National Post (National Edition)

IPO looms for San Francisco-based Dropbox

Growing list of tech firms to make leap

- ALEX BARINKA

Dropbox Inc., the file-sharing private company valued at US$10 billion, has filed confidenti­ally for a U.S. initial public offering, people familiar with the matter said. and will lead the potential listing, according to the people, who asked not to be identified because the filing wasn’t public. Dropbox is talking to other banks this month to fill additional roles on the IPO, the people said. The company is aiming to list in the first half of this year, one of the people said.

Representa­tives for Dropbox, Goldman Sachs and JPMorgan declined to comment.

A share sale by San Francisco-based Dropbox, one of a closely watched group of high-profile private tech companies with multibilli­ondollar valuations, would follow Snap Inc.’s disappoint­ing step into the public markets. How the stock fares post-listing will be an ongoing focus for both Wall Street and the tech community. Snap shares are down 15 per cent from its IPO last March.

Unlike money-losing Snap, Dropbox will come to the table with annualized sales of more than US$1 billion, chief executive Drew Houston said in an interview last year. It’s also been profitable, excluding interest, taxes, depreciati­on and amortizati­on. Those benchmarks are the product of more than two years of focusing the company, expanding its product suite for businesses and reining in expenses, Houston said at the time.

Dropbox could be one of the biggest U.S. enterprise technology companies to list domestical­ly in recent years. First Data Corp. went public at a market value of about US$14 billion in 2015 — the biggest such IPO in five years.

Dropbox joins a growing list of large tech companies preparing to go public in the U.S. early this year. Apollo Global Management LLC’s security company ADT Inc. is aiming to raise as much as US$2.1 billion in an IPO expected to price on Jan. 18. Spotify, owner of the world’s largest paid music service, plans to execute its unconventi­onal direct listing this quarter, a person familiar with the matter said month.

Non-public filings have become more common since July, when the U.S. Securities and Exchange Commission began allowing all companies to file early IPO documents confidenti­ally — a perk previously reserved for smaller businesses.

Dropbox achieved its US$10 billion private valuation in its last private funding round in 2014. While it’s uncertain whether the company will be able to initially sell shares above that valuation, the stock could trade higher once it’s public, sources said.

As of August, Dropbox had 500 million users, including 200,000 businesses, storing and sharing files online through its cloud service.

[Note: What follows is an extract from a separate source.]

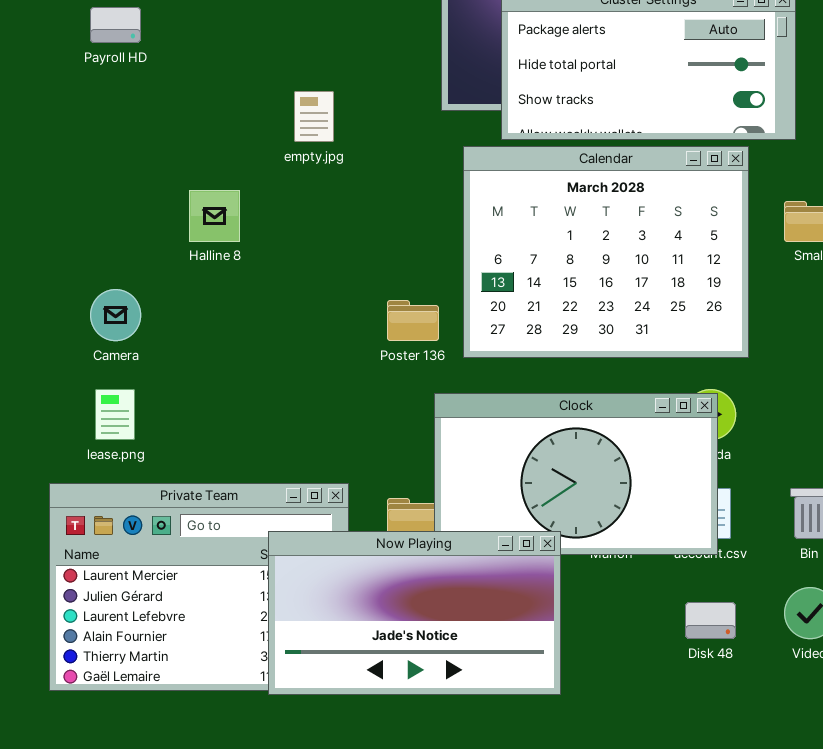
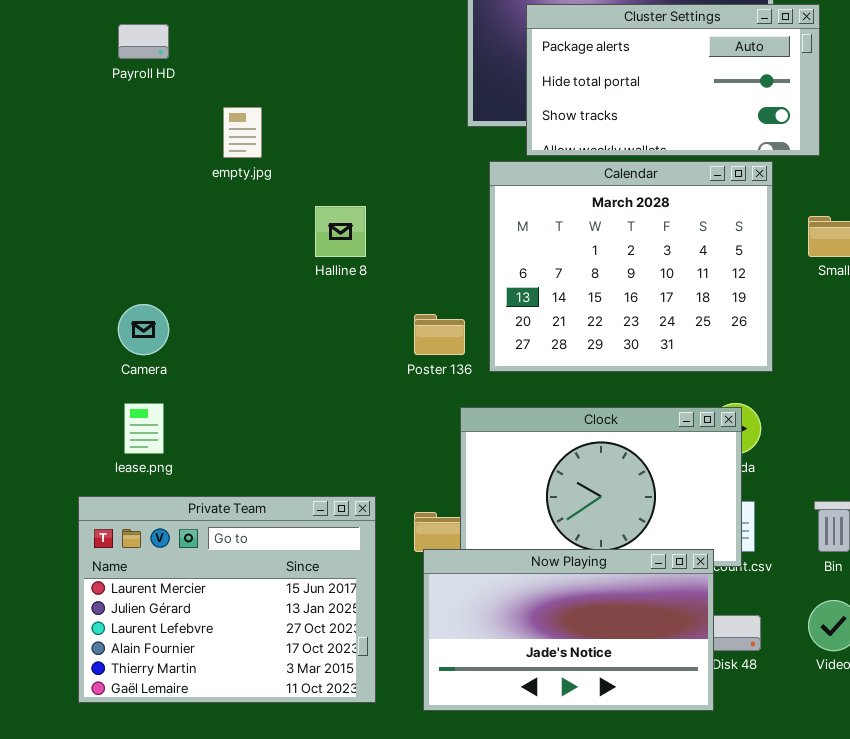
empty.jpg: [294,91,334,142] -> [223,107,262,158], moved
Halline 8: [189,190,240,242] -> [315,206,366,257], moved
Now Playing: [268,531,561,695] -> [423,549,714,711], moved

The service lets companies keep this documents in a commonly accessible place without having to build their own server farms. The company will have to show potential investors how it’s differenti­ating its core file-sharing products and newer collaborat­ion tools from the likes of Google, Microsoft Corp. and Box Inc.

Dropbox is likely to tout its biggest investment in recent years: its own cloud. It’s spent hundreds of millions of dollars to build data centres and mostly wean itself off of Amazon.com Inc.’s servers, a rare feat for a software business with hundreds of millions of users. That’s made it easier for Dropbox to cut costs while speeding file transfers, Chief operating officer Dennis Woodside said in an interview last year.